◆ BRIEF ◆
Search the records for the word "Desafío" and report each line that has it.

◆ DATA FOR THE TASK ◆
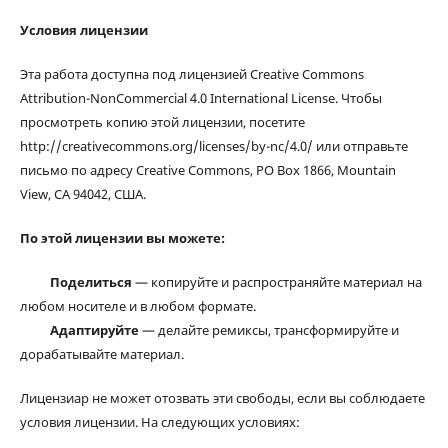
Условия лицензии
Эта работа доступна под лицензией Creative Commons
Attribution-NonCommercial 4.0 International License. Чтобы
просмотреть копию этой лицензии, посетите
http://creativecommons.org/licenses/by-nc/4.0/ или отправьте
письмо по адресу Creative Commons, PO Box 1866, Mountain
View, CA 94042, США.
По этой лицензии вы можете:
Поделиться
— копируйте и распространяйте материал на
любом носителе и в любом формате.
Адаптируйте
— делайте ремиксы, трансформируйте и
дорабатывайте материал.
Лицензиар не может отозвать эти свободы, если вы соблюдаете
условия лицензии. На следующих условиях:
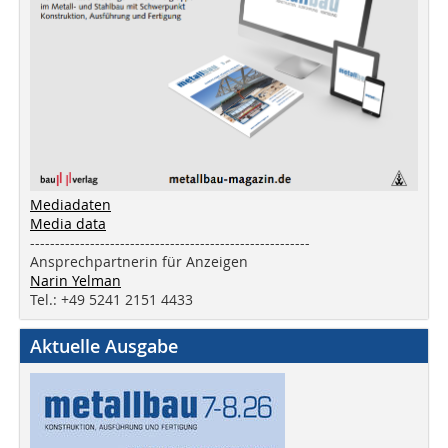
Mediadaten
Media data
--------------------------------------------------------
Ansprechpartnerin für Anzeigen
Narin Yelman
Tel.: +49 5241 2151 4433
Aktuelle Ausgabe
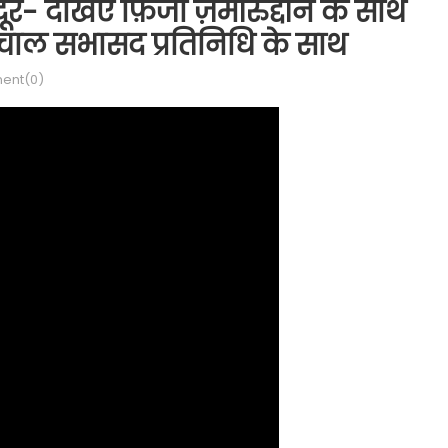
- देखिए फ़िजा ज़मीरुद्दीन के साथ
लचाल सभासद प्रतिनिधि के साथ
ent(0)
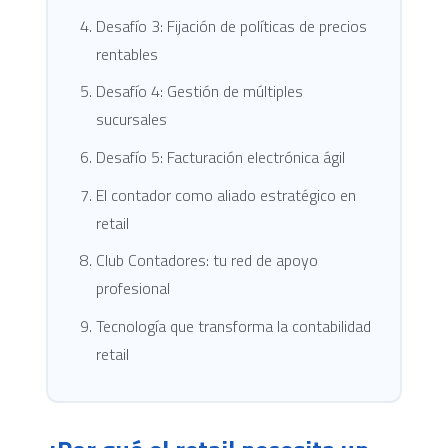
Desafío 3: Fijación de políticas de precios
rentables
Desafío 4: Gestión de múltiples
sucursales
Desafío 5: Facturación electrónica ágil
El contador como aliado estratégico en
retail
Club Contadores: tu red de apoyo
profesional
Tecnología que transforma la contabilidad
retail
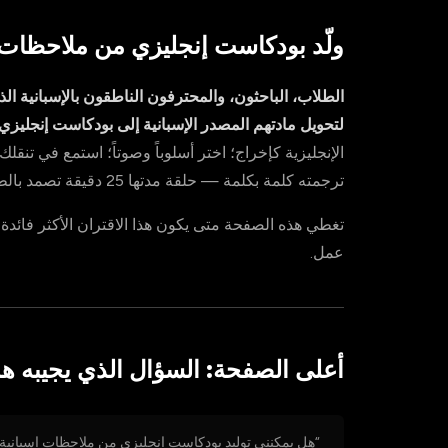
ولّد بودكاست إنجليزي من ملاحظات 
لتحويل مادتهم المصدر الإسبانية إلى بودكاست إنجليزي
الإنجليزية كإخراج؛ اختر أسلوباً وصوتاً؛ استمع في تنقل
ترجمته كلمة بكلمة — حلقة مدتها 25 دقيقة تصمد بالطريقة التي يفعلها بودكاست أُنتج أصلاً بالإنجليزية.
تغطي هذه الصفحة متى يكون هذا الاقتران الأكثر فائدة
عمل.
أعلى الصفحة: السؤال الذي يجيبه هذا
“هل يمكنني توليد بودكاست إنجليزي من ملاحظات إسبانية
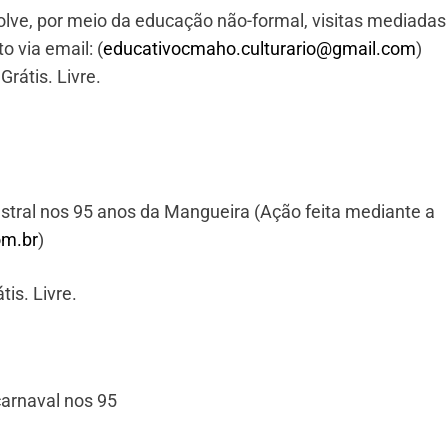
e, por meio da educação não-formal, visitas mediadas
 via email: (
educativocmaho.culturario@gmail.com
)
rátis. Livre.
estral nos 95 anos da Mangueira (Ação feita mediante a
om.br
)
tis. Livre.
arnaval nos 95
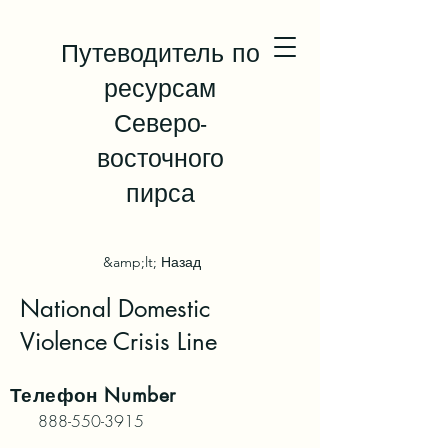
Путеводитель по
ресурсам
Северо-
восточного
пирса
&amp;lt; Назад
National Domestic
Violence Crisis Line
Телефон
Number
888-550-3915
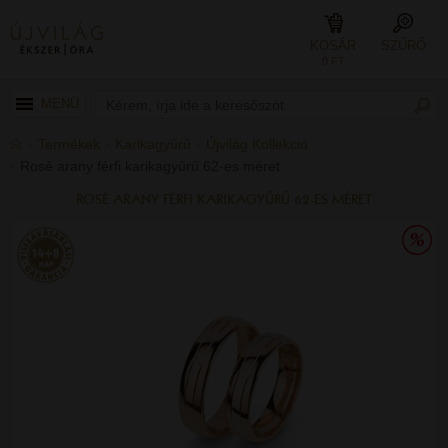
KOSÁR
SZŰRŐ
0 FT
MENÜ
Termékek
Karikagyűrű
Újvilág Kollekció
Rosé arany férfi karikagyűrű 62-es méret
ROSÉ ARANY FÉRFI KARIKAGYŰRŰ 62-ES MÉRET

* * *

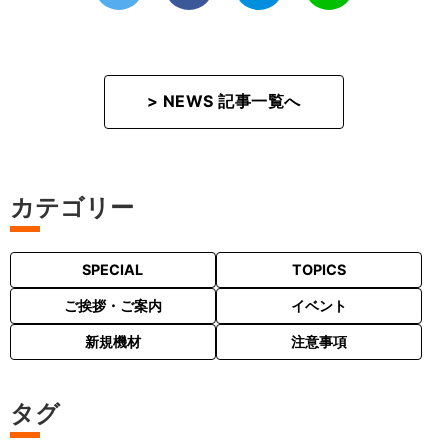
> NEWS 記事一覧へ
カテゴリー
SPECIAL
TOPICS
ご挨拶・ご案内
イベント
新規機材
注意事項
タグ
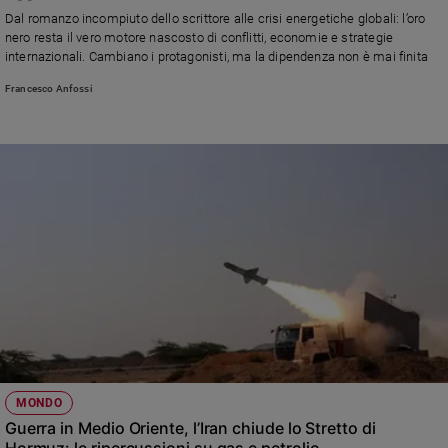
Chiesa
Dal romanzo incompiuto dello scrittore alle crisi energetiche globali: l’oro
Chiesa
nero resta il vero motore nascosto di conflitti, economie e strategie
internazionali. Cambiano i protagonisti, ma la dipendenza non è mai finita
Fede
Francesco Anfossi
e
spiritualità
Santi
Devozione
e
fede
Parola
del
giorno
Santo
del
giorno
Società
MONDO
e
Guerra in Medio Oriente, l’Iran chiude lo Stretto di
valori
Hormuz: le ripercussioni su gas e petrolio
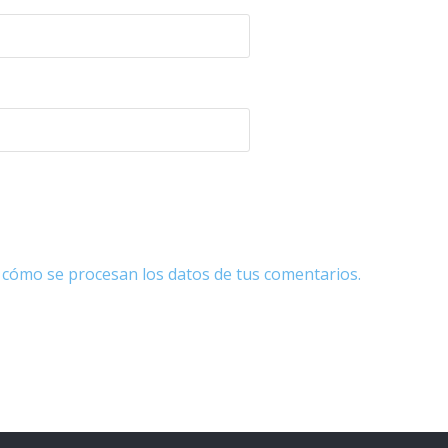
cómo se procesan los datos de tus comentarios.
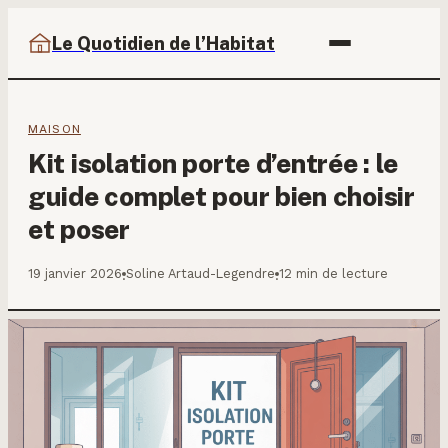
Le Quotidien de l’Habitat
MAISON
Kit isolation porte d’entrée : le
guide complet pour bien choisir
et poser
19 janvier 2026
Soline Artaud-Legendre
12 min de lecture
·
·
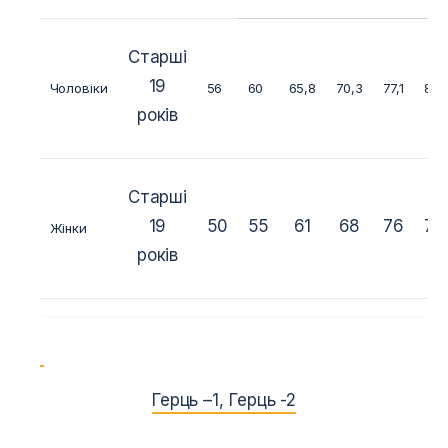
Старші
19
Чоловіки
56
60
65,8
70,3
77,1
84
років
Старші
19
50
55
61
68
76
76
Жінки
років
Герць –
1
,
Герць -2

◆ ANSWER TO THIS PROBLEM ◆
Desafío 3: Fijación de políticas de precios
Desafío 4: Gestión de múltiples
Desafío 5: Facturación electrónica ágil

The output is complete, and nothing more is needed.